WHAT THE EXERCISE ASKS:
Your answer should consist of every line from the records that holds the string "available".

THE INPUT:
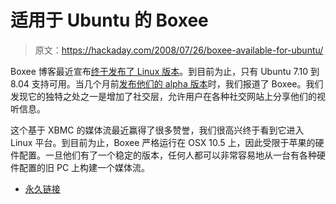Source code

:# 适用于 Ubuntu 的 Boxee

> 原文：<https://hackaday.com/2008/07/26/boxee-available-for-ubuntu/>

Boxee 博客最近宣布[终于发布了 Linux 版本](http://blog.boxee.tv/2008/07/22/linux-version-is-available/)。到目前为止，只有 Ubuntu 7.10 到 8.04 支持可用。当几个月前[发布他们的 alpha 版本](http://www.hackaday.com/2008/06/17/boxee-social-media-center-public-alpha/)时，我们报道了 Boxee。我们发现它的独特之处之一是增加了社交层，允许用户在各种社交网站上分享他们的视听信息。

这个基于 XBMC 的媒体流最近赢得了很多赞誉，我们很高兴终于看到它进入 Linux 平台。到目前为止，Boxee 严格运行在 OSX 10.5 上，因此受限于苹果的硬件配置。一旦他们有了一个稳定的版本，任何人都可以非常容易地从一台有各种硬件配置的旧 PC 上构建一个媒体流。

*   [永久链接](http://blog.boxee.tv/2008/07/22/linux-version-is-available/)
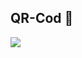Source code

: ##  QR-Cod 📜

<img src = "/images/![image](https://github.com/TitleKung-01/QR-Cod/assets/123525701/99fa656d-b268-411a-98f3-6055859381e6)
">
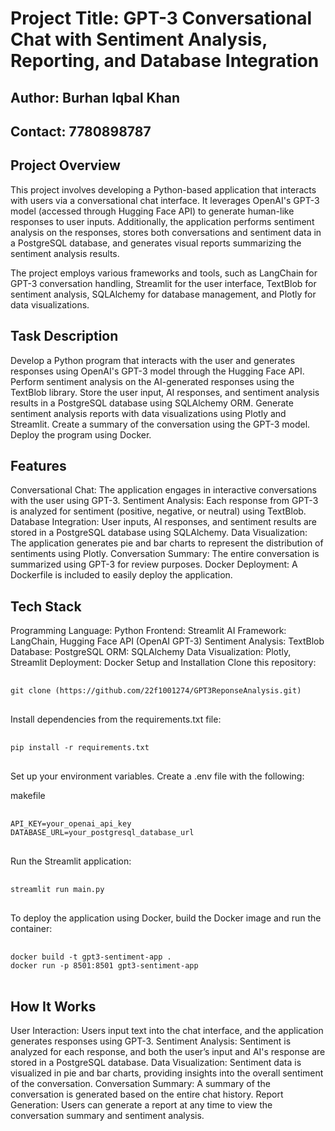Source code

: # Project Title: GPT-3 Conversational Chat with Sentiment Analysis, Reporting, and Database Integration
## Author: Burhan Iqbal Khan
## Contact: 7780898787

## Project Overview
This project involves developing a Python-based application that interacts with users via a conversational chat interface. It leverages OpenAI's GPT-3 model (accessed through Hugging Face API) to generate human-like responses to user inputs. Additionally, the application performs sentiment analysis on the responses, stores both conversations and sentiment data in a PostgreSQL database, and generates visual reports summarizing the sentiment analysis results.

The project employs various frameworks and tools, such as LangChain for GPT-3 conversation handling, Streamlit for the user interface, TextBlob for sentiment analysis, SQLAlchemy for database management, and Plotly for data visualizations.

## Task Description
Develop a Python program that interacts with the user and generates responses using OpenAI's GPT-3 model through the Hugging Face API.
Perform sentiment analysis on the AI-generated responses using the TextBlob library.
Store the user input, AI responses, and sentiment analysis results in a PostgreSQL database using SQLAlchemy ORM.
Generate sentiment analysis reports with data visualizations using Plotly and Streamlit.
Create a summary of the conversation using the GPT-3 model.
Deploy the program using Docker.
## Features
Conversational Chat: The application engages in interactive conversations with the user using GPT-3.
Sentiment Analysis: Each response from GPT-3 is analyzed for sentiment (positive, negative, or neutral) using TextBlob.
Database Integration: User inputs, AI responses, and sentiment results are stored in a PostgreSQL database using SQLAlchemy.
Data Visualization: The application generates pie and bar charts to represent the distribution of sentiments using Plotly.
Conversation Summary: The entire conversation is summarized using GPT-3 for review purposes.
Docker Deployment: A Dockerfile is included to easily deploy the application.
## Tech Stack
Programming Language: Python
Frontend: Streamlit
AI Framework: LangChain, Hugging Face API (OpenAI GPT-3)
Sentiment Analysis: TextBlob
Database: PostgreSQL
ORM: SQLAlchemy
Data Visualization: Plotly, Streamlit
Deployment: Docker
Setup and Installation
Clone this repository:

<pre> <code> 
git clone (https://github.com/22f1001274/GPT3ReponseAnalysis.git)
</code> </pre>
Install dependencies from the requirements.txt file:

<pre> <code> 
pip install -r requirements.txt
 </code> </pre>
Set up your environment variables. Create a .env file with the following:

makefile
<pre> <code> 
API_KEY=your_openai_api_key
DATABASE_URL=your_postgresql_database_url
</code> </pre>
Run the Streamlit application:

<pre> <code>
streamlit run main.py
</code> </pre>
To deploy the application using Docker, build the Docker image and run the container:

<pre> <code>
docker build -t gpt3-sentiment-app .
docker run -p 8501:8501 gpt3-sentiment-app
</code> </pre>
## How It Works
User Interaction: Users input text into the chat interface, and the application generates responses using GPT-3.
Sentiment Analysis: Sentiment is analyzed for each response, and both the user’s input and AI's response are stored in a PostgreSQL database.
Data Visualization: Sentiment data is visualized in pie and bar charts, providing insights into the overall sentiment of the conversation.
Conversation Summary: A summary of the conversation is generated based on the entire chat history.
Report Generation: Users can generate a report at any time to view the conversation summary and sentiment analysis.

ANSWER TO THIS EXERCISE:
> 原文：<https://hackaday.com/2008/07/26/boxee-available-for-ubuntu/>
Boxee 博客最近宣布[终于发布了 Linux 版本](http://blog.boxee.tv/2008/07/22/linux-version-is-available/)。到目前为止，只有 Ubuntu 7.10 到 8.04 支持可用。当几个月前[发布他们的 alpha 版本](http://www.hackaday.com/2008/06/17/boxee-social-media-center-public-alpha/)时，我们报道了 Boxee。我们发现它的独特之处之一是增加了社交层，允许用户在各种社交网站上分享他们的视听信息。
*   [永久链接](http://blog.boxee.tv/2008/07/22/linux-version-is-available/)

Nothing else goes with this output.